The temperament which admits the pathetic fallacy, is, as I said above, that of a mind and body in some sort too weak to deal fully with what is before them or upon them; borne away, or over-clouded, or over-dazzled by emotion; and it is a more or less noble state, according to the force of the emotion which has induced it. For it is no credit to a man that he is not morbid or inaccurate in his perceptions, when he has no strength of feeling to warp them; and it is in general a sign of higher capacity and stand in the ranks of being, that the emotions should be strong enough to vanquish, partly, the intellect, and make it believe what they choose. But it is still a grander condition when the intellect also rises, till it is strong enough to assert its rule against, or together with, the utmost efforts of the passions; and the whole man stands in an iron glow, white hot, perhaps, but still strong, and in no wise evaporating ; even if he melts, losing none of his weight.

So, then, we have the three ranks: the man who perceives rightly, because he does not feel, and to whom the primrose is very accurately the primrose, because he does not love it.

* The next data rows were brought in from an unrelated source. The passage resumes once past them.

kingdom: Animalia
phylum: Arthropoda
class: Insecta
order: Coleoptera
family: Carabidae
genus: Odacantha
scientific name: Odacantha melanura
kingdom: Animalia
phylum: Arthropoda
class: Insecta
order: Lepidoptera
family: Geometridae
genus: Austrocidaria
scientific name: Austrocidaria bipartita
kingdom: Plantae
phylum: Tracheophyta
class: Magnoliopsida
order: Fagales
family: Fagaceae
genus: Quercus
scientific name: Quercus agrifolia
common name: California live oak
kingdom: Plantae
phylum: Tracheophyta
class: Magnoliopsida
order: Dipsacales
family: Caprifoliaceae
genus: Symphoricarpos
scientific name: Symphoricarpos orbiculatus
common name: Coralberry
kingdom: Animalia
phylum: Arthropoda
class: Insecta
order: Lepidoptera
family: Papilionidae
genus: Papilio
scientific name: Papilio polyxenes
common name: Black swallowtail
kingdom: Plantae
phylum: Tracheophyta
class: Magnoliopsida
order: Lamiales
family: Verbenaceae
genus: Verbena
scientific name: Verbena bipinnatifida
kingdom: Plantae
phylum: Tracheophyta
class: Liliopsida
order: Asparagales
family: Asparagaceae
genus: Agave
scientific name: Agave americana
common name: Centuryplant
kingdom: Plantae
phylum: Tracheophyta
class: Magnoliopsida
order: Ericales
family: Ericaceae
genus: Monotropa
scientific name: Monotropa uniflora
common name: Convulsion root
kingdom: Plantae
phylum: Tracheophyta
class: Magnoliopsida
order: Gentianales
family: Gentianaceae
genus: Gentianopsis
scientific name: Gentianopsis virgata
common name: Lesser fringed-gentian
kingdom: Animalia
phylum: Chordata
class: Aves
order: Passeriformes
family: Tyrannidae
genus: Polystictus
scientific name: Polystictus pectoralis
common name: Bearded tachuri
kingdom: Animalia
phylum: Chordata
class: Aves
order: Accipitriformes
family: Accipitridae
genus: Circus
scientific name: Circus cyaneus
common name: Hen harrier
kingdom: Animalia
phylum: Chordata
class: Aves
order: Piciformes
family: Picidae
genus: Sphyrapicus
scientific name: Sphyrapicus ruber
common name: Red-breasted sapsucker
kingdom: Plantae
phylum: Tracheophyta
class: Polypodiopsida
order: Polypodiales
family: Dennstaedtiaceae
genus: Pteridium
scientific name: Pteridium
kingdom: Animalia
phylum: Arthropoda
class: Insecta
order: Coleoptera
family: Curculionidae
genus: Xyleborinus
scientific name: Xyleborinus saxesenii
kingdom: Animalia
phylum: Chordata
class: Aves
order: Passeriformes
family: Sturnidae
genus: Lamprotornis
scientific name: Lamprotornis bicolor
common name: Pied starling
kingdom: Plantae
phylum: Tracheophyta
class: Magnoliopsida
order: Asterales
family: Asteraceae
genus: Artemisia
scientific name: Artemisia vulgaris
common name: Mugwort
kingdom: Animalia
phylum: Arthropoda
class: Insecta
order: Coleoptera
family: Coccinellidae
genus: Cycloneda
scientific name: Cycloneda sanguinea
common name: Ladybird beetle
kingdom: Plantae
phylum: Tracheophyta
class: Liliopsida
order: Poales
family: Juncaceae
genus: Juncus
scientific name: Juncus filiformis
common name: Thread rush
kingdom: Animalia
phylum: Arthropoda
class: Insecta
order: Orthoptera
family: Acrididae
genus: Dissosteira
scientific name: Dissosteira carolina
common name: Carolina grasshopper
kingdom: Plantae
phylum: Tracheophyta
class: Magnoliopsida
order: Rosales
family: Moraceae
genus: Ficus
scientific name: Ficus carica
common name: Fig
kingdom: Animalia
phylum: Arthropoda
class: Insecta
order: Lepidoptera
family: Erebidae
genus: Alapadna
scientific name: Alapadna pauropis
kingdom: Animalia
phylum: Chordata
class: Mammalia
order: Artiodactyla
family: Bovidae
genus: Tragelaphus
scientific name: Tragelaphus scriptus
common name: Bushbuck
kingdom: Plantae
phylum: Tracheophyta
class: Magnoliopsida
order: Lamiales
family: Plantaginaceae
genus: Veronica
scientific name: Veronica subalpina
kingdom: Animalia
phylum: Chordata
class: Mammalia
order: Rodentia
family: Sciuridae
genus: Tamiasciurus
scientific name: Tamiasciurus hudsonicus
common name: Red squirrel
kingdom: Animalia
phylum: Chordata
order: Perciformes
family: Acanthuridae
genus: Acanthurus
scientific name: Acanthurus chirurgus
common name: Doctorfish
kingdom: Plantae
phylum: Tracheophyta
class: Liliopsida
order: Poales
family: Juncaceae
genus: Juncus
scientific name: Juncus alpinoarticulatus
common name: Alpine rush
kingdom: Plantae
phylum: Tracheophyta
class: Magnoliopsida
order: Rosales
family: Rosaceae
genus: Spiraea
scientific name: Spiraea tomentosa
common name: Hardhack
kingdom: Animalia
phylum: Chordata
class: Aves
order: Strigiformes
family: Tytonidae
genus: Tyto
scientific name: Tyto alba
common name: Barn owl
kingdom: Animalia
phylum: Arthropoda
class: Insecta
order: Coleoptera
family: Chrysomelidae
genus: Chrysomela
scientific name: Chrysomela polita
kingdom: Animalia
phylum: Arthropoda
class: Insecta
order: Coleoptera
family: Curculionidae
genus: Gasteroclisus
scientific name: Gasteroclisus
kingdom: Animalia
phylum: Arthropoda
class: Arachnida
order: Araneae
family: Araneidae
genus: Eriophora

Then, secondly, the man who perceives wrongly, because he feels, and to whom the primrose is anything else than a primrose: a star, or a sun, or a fairy's shield, or a forsaken maiden. And then, lastly, there is the man who perceives rightly in spite of his feelings, and to whom the primrose is for ever nothing else than itself—a little flower, apprehended in the very plain and leafy fact of it, whatever and how many soever the associations and passions may be, that crowd around it. And, in general, these three classes may be rated in comparative order, as the men who are not poets at all, and the poets of the second order, and the poets of the first; only however great a man may be, there are always some subjects which ought to throw him off his balance; some, by which his poor human capacity of thought should be conquered, and brought into the inaccurate and vague state of perception, so that the language of the highest inspiration becomes broken, obscure, and wild in metaphor, resembling that of the weaker man, overborne by weaker things.